In comparison, the Bose Music App asks you to share a lot of information: your location, call and message history, and in return it gives you… access to firmware updates. There’s a little more to it than that, as you need to app to get virtual assistant integration set up and choose the name of your headset, but there’s no option for adjusting headphone EQ or customizing the controls. It’s basically a visual controller for your headphones (which already have on-ear controls). This could eventually change—Bose has made a habit of putting out pretty significant features in updates after launch—but right now it’s pretty lackluster.
Does the Sony WH-1000XM4 or Bose QuietComfort 45 have a better microphone?
Neither the QC 45 nor the WH-1000XM4 have what you’d call a high-end microphone. They’re both loud, and clear enough to handle whatever your phone call needs are, but don’t expect anything approaching studio quality. Neither one really sounds better than the other, so you won’t need to worry about making this sort of trade-off at least.
Listen for yourself:
Bose QuietComfort 45 mic sample:
Sony WH-1000XM4 mic sample:
Sony WH-1000XM4 vs Bose QuietComfort 45: Which headset should you buy?
The WH-1000XM4 has a ton of Bluetooth codec options, but thankfully still have a place for a standard 3.5mm audio cable as well.The Bose QuietComfort 45 may be the newer option by far, but that doesn’t necessarily make it a slam dunk. Sure, it’s cheaper by about $20 USD, but in saving that money, you lose out on an app that actually brings value, vastly superior quick charging, and a more pleasant default sound profile (which you can EQ).
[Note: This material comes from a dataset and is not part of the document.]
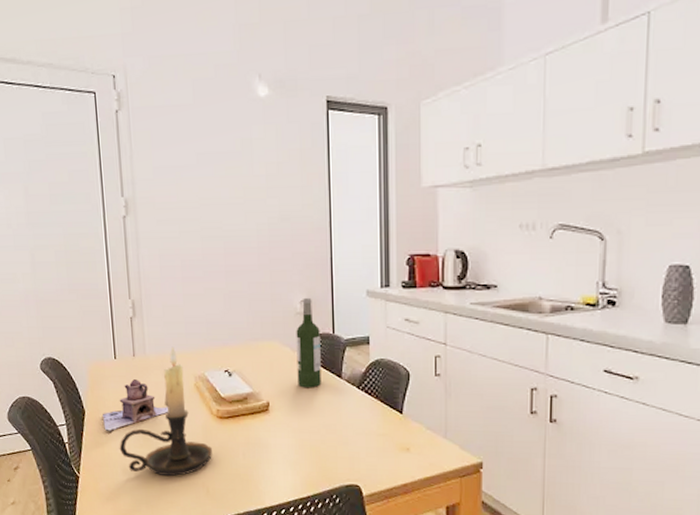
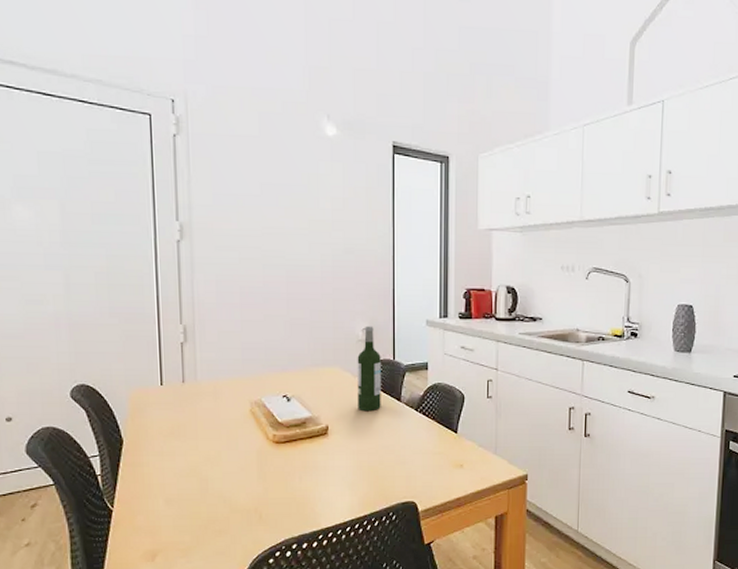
teapot: present [103,379,169,432] -> none [144,406,221,462]
candle holder: present [119,346,212,477] -> none [162,372,267,505]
The ANC performance of the WH-1000XM4 may have lost a bit of its luster in the last little while, but it’s still among the best noise cancelling headphones on the market, and keeps pace competitively with the QC 45. The real standout improvement of the QC 45 is its noise cancelling, but given all the other things, it’s just not a big enough difference to make this an easy decision.
All the same, both headsets are very good, and you likely won’t be disappointed with either. If your budget is a little restricted, the Bose QuietComfort 45 will still get you from A to B, and Bose often adds new software features down the line, so you may see EQ customization and more eventually. If you’re an Android user and still vacillating between the two, remember that only the Sony headphones include a high-quality audio codec for you. Since neither headset uses Bluetooth 5.2, LC3 isn’t coming—what you get is what you get.